Edward’s Syndrome–Hannah and Biz

This is a baby who has a cleft palette.

This is a baby who has a cleft palette.

This is the karyotype of a person’s DNA with Edward’s.

We received horrible news last night. When Eddie was born two days ago, we knew immediately that something was wrong. We knew from the ultrasounds that he would probably be small, but didn’t realize to what extent. He was underweight, with a large head that bulged in the back. He seemed fragile and weak, with difficulty breathing.  His cleft palate was obvious. His hands were clenched into fists, and his fingers overlapped. Most disturbing of all, he has webbed toes and his left foot is a club foot. The doctors tell us that he will not walk normally.
The doctors karyotyped a sample of his blood to confirm his diagnosis: Edward’s Syndrome. Eddie has an extra chromosome eighteen, and this one genetic mistake will affect the rest of his life. This defect appeared during meiosis. Although no testing has been done as of yet for the heart or kidney defects that are common with this syndrome, we are prepared for more bad news.

The doctors sat us down and talked with us about his prognosis. 50% of children born with this disorder to not live beyond their first week, and only 10% live to see their first birthday. However, 95% of fetuses with Edward’s Syndrome die before they’re born. This just shows how much of a fighter he is for surviving this long. The doctors told us how unusual it was for a male to have the syndrome, since most affected are girls.
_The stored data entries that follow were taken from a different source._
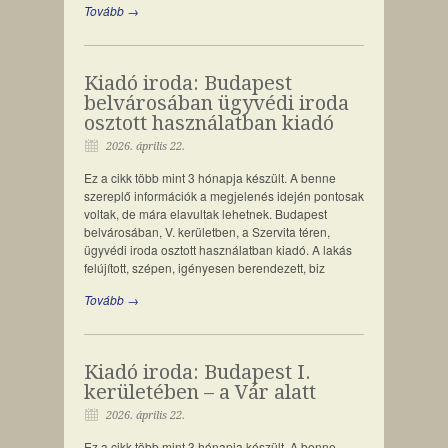
Tovább →
Kiadó iroda: Budapest
belvárosában ügyvédi iroda
osztott használatban kiadó
2026. április 22.
Ez a cikk több mint 3 hónapja készült. A benne
szereplő információk a megjelenés idején pontosak
voltak, de mára elavultak lehetnek. Budapest
belvárosában, V. kerületben, a Szervita téren,
ügyvédi iroda osztott használatban kiadó. A lakás
felújított, szépen, igényesen berendezett, biz
Tovább →
Kiadó iroda: Budapest I.
kerületében – a Vár alatt
2026. április 22.
Ez a cikk több mint 3 hónapja készült. A benne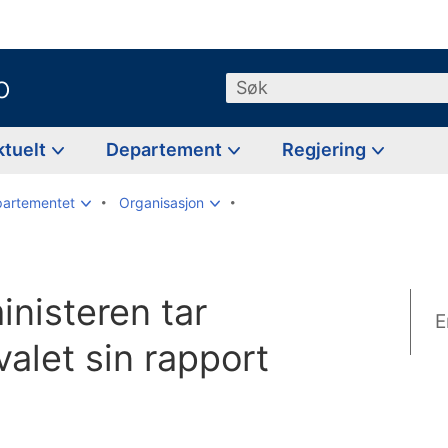
o
Søk
ktuelt
Departement
Regjering
partementet
Organisasjon
inisteren tar
E
valet sin rapport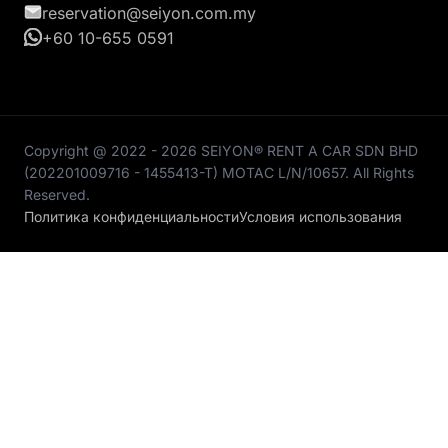
reservation@seiyon.com.my
+60 10-655 0591
Copyright @ 2022 - 2026 SEIYON® RENT A CAR SDN BHD
(202201009716 - 1455413-T) MOTAC L/N/10657. All Rights
Reserved.
Политика конфиденциальности
Условия использования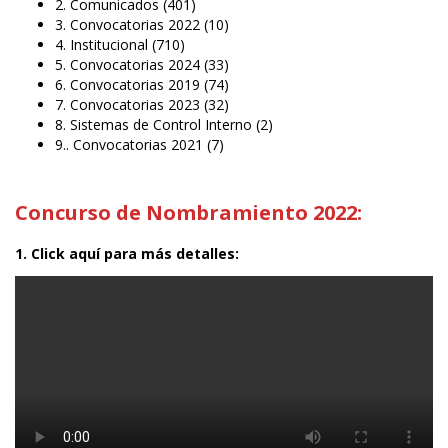
2. Comunicados
(401)
3. Convocatorias 2022
(10)
4. Institucional
(710)
5. Convocatorias 2024
(33)
6. Convocatorias 2019
(74)
7. Convocatorias 2023
(32)
8. Sistemas de Control Interno
(2)
9.. Convocatorias 2021
(7)
Concurso de Nombramiento 2022:
1. Click aquí para más detalles: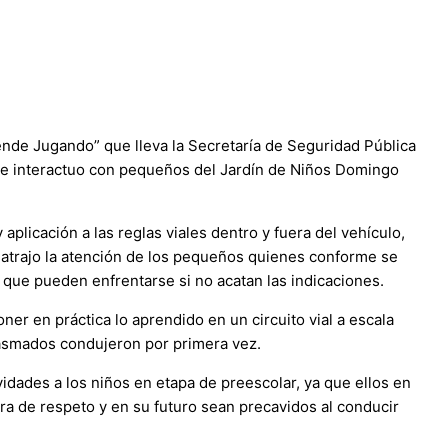
nde Jugando” que lleva la Secretaría de Seguridad Pública
to e interactuo con pequeños del Jardín de Niños Domingo
licación a las reglas viales dentro y fuera del vehículo,
atrajo la atención de los pequeños quienes conforme se
 que pueden enfrentarse si no acatan las indicaciones.
er en práctica lo aprendido en un circuito vial a escala
asmados condujeron por primera vez.
idades a los niños en etapa de preescolar, ya que ellos en
a de respeto y en su futuro sean precavidos al conducir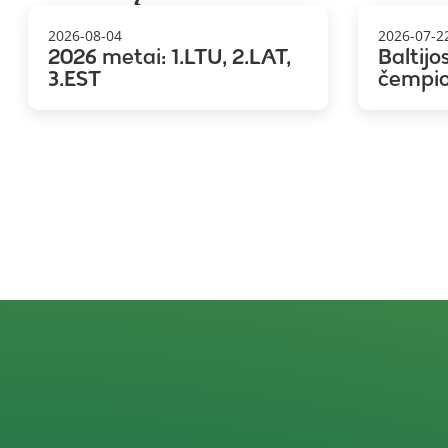
2026-08-04
2026-07-2
2026 metai: 1.LTU, 2.LAT,
Baltijo
3.EST
čempi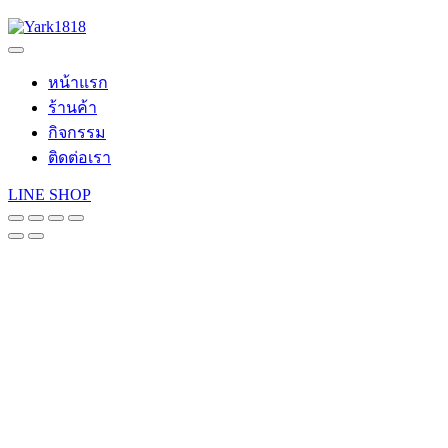
หน้าแรก
ร้านค้า
กิจกรรม
ติดต่อเรา
LINE SHOP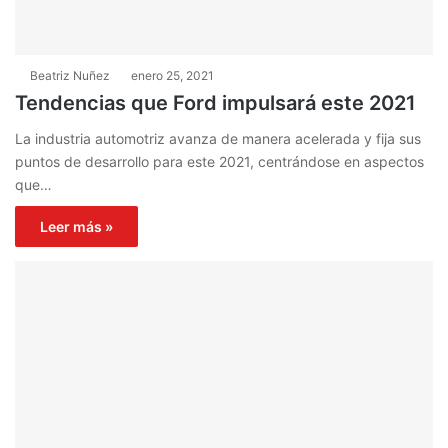
Beatriz Nuñez
enero 25, 2021
Tendencias que Ford impulsará este 2021
La industria automotriz avanza de manera acelerada y fija sus
puntos de desarrollo para este 2021, centrándose en aspectos
que…
Leer más »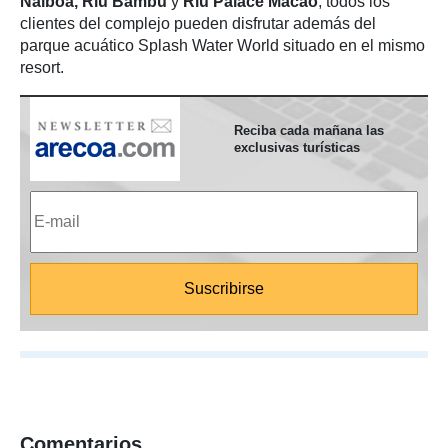
Naiboa, Riu Bambu
y
Riu Palace Macao
; todos los
clientes del complejo pueden disfrutar además del
parque acuático Splash Water World situado en el mismo
resort.
Reciba cada mañana las
exclusivas turísticas
Comentarios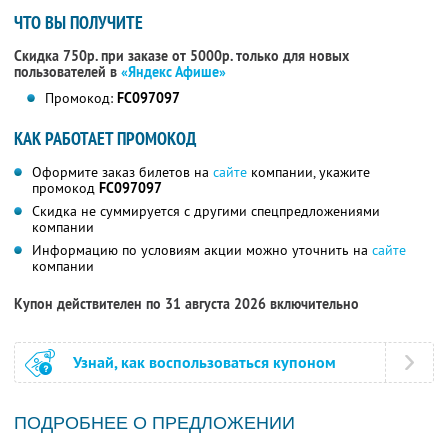
ЧТО ВЫ ПОЛУЧИТЕ
Скидка 750р. при заказе от 5000р. только для новых
пользователей в
«Яндекс Афише»
Промокод:
FC097097
КАК РАБОТАЕТ ПРОМОКОД
Оформите заказ билетов на
сайте
компании, укажите
промокод
FC097097
Скидка не суммируется с другими спецпредложениями
компании
Информацию по условиям акции можно уточнить на
сайте
компании
Купон действителен по 31 августа 2026 включительно
Узнай, как воспользоваться купоном
ПОДРОБНЕЕ О ПРЕДЛОЖЕНИИ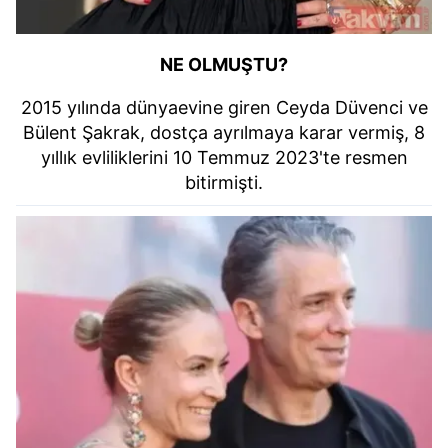
NE OLMUŞTU?
2015 yılında dünyaevine giren Ceyda Düvenci ve
Bülent Şakrak, dostça ayrılmaya karar vermiş, 8
yıllık evliliklerini 10 Temmuz 2023'te resmen
bitirmişti.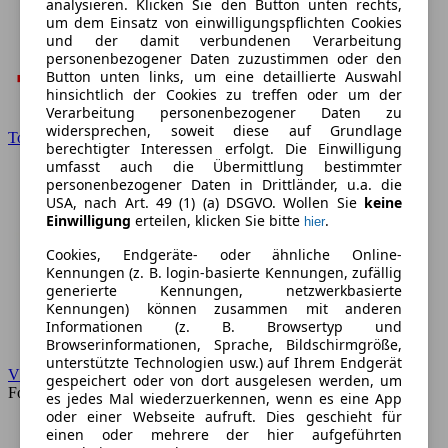
analysieren. Klicken Sie den Button unten rechts,
um dem Einsatz von einwilligungspflichten Cookies
und der damit verbundenen Verarbeitung
personenbezogener Daten zuzustimmen oder den
Button unten links, um eine detaillierte Auswahl
hinsichtlich der Cookies zu treffen oder um der
Verarbeitung personenbezogener Daten zu
widersprechen, soweit diese auf Grundlage
Toyota
berechtigter Interessen erfolgt. Die Einwilligung
umfasst auch die Übermittlung bestimmter
personenbezogener Daten in Drittländer, u.a. die
USA, nach Art. 49 (1) (a) DSGVO. Wollen Sie
keine
Einwilligung
erteilen, klicken Sie bitte
.
hier
Cookies, Endgeräte- oder ähnliche Online-
Kennungen (z. B. login-basierte Kennungen, zufällig
generierte Kennungen, netzwerkbasierte
Kennungen) können zusammen mit anderen
Informationen (z. B. Browsertyp und
Browserinformationen, Sprache, Bildschirmgröße,
unterstützte Technologien usw.) auf Ihrem Endgerät
VW
gespeichert oder von dort ausgelesen werden, um
Forum
es jedes Mal wiederzuerkennen, wenn es eine App
oder einer Webseite aufruft. Dies geschieht für
einen oder mehrere der hier aufgeführten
There is no cure for this syndrome. We know that the cleft palate can be fixed through surgery, but many of the other symptoms can only be alleviated. His poor abdominal muscles will cause constipation and he will have motor skill problems. He may need to be fed through a tube, and will have to have regular ultrasounds of his stomach. Eddie is at more risk for infections and immune system issues than a healthy baby as well.

I’m devastated not only for Eddie but for my eldest son, JimmyJohn, who has been excitedly asking, “When’s the baby coming, Momma?” for the past month. He’s been talking about how much he’ll have fun playing with a baby brother, and now the odds are against Eddie even coming home from the hospital, let alone playing baseball.
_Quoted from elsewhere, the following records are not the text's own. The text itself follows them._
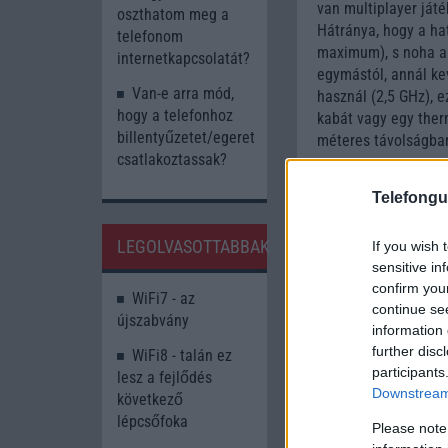
van multiplayer ját
oszthatom meg a
Hátránya, hogy a ha
telefonom
maximum), s noha a 
internetkapcsolatát?
egymástól, annál kev
Van-e arra mód,
használ (2,5 GHz), e
hogy a telefonhoz
kabát vagy egy therm
billentyűzetet/egeret
méteres távolságban
csatlakoztassak?
Használata biztonsá
is elérheti a készü
Telefongu
van rá, ilyen esete
szolgáltatásoknál.
LEGOLVASOTTABBAK
If you wish 
sensitive in
confirm you
WiFi7 - az
continue se
újszabvány
information 
further disc
WiFi8 - talán ez
participants
lesz a fejlődés
Downstream 
következő
lépcsőfoka
Please note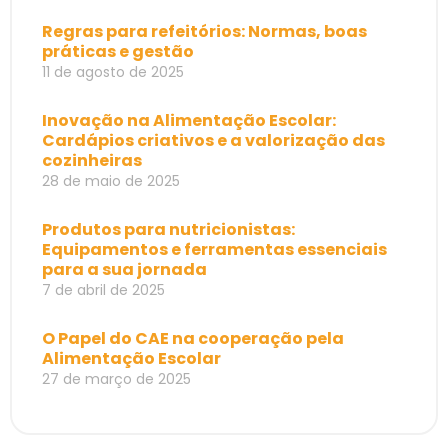
Regras para refeitórios: Normas, boas
práticas e gestão
11 de agosto de 2025
Inovação na Alimentação Escolar:
Cardápios criativos e a valorização das
cozinheiras
28 de maio de 2025
Produtos para nutricionistas:
Equipamentos e ferramentas essenciais
para a sua jornada
7 de abril de 2025
O Papel do CAE na cooperação pela
Alimentação Escolar
27 de março de 2025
I am trying to come to terms with this event in my life by learning as much as I can through resources such as http://www.ncbi.nlm.nih.gov/pubmedhealth/PMH0002626 and trisomy18.org. This website has stories from other parents with children with Edwards syndrome. It is also a great resource that has helped my husband and I make choices about Eddie. One thing that I have learned is that I am not to blame for this genetic defect. Our goal is to make him as comfortable as possible and celebrate his life while it lasts. The defects in his vital organs means that he will need professional care by doctors. One option is to send him to the University of Texas Health Science Center. Also, we can give him occupational therapy to help with his motor skills. In the end, we’re glad to have Eddie as long as we can and will be very sad to see him go.